⟨
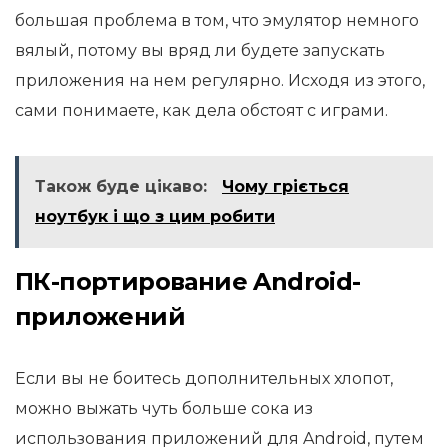
большая проблема в том, что эмулятор немного
вялый, потому вы вряд ли будете запускать
приложения на нем регулярно. Исходя из этого,
сами понимаете, как дела обстоят с играми.
Також буде цікаво:
Чому гріється
ноутбук і що з цим робити
ПК-портирование Android-
приложений
Если вы не боитесь дополнительных хлопот,
можно выжать чуть больше сока из
использования приложений для Android, путем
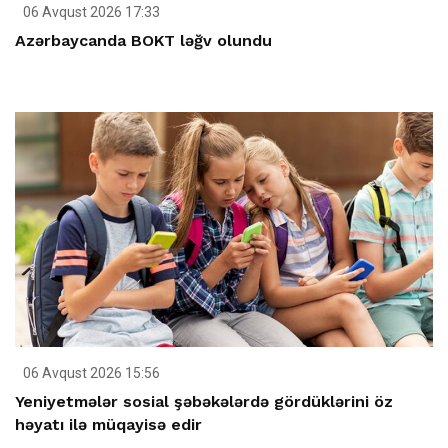
06 Avqust 2026 17:33
Azərbaycanda BOKT ləğv olundu
06 Avqust 2026 15:56
Yeniyetmələr sosial şəbəkələrdə gördüklərini öz
həyatı ilə müqayisə edir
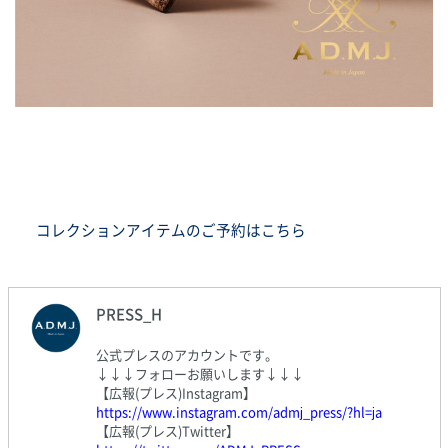
コレクションアイテムのご予約はこちら
PRESS_H
公式プレスのアカウントです。
↓↓↓フォローお願いします↓↓↓
【広報(プレス)Instagram】
https://www.instagram.com/admj_press/?hl=ja
【広報(プレス)Twitter】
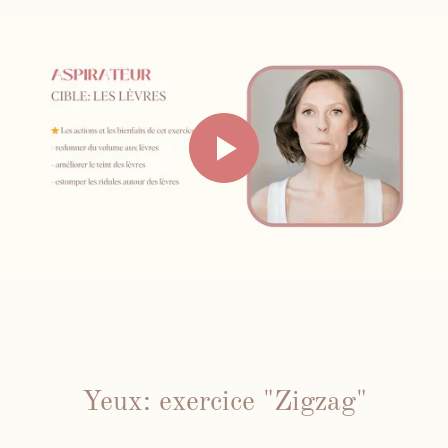
Yeux: exercice "Zigzag"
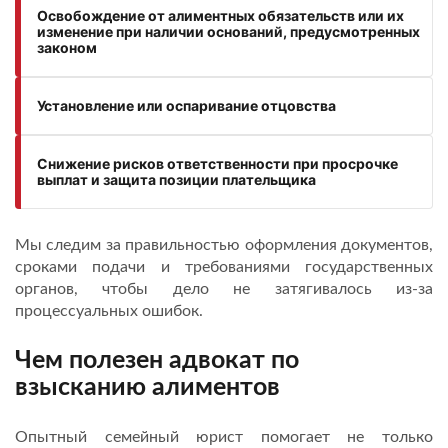
Освобождение от алиментных обязательств или их
изменение при наличии оснований, предусмотренных
законом
Установление или оспаривание отцовства
Снижение рисков ответственности при просрочке
выплат и защита позиции плательщика
Мы следим за правильностью оформления документов,
сроками подачи и требованиями государственных
органов, чтобы дело не затягивалось из-за
процессуальных ошибок.
Чем полезен адвокат по
взысканию алиментов
Опытный семейный юрист помогает не только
⟩
§ DESCRIPTION OF THE TASK
Your answer must be the lines from the one containing "сами понимаете, как дела обстоят с играми." through the last line of the listing above, restated word for word, with no pictures.

§ RESULT OF THE TASK
сами понимаете, как дела обстоят с играми.
Також буде цікаво:
Чому гріється
ноутбук і що з цим робити
ПК-портирование Android-
приложений
Если вы не боитесь дополнительных хлопот,
можно выжать чуть больше сока из
использования приложений для Android, путем
06 Avqust 2026 17:33
Azərbaycanda BOKT ləğv olundu
06 Avqust 2026 15:56
Yeniyetmələr sosial şəbəkələrdə gördüklərini öz
həyatı ilə müqayisə edir
コレクションアイテムのご予約はこちら
PRESS_H
公式プレスのアカウントです。
↓↓↓フォローお願いします↓↓↓
【広報(プレス)Instagram】
https://www.instagram.com/admj_press/?hl=ja
【広報(プレス)Twitter】
Yeux: exercice "Zigzag"
Освобождение от алиментных обязательств или их
изменение при наличии оснований, предусмотренных
законом
Установление или оспаривание отцовства
Снижение рисков ответственности при просрочке
выплат и защита позиции плательщика
Мы следим за правильностью оформления документов,
сроками подачи и требованиями государственных
органов, чтобы дело не затягивалось из-за
процессуальных ошибок.
Чем полезен адвокат по
взысканию алиментов
Опытный семейный юрист помогает не только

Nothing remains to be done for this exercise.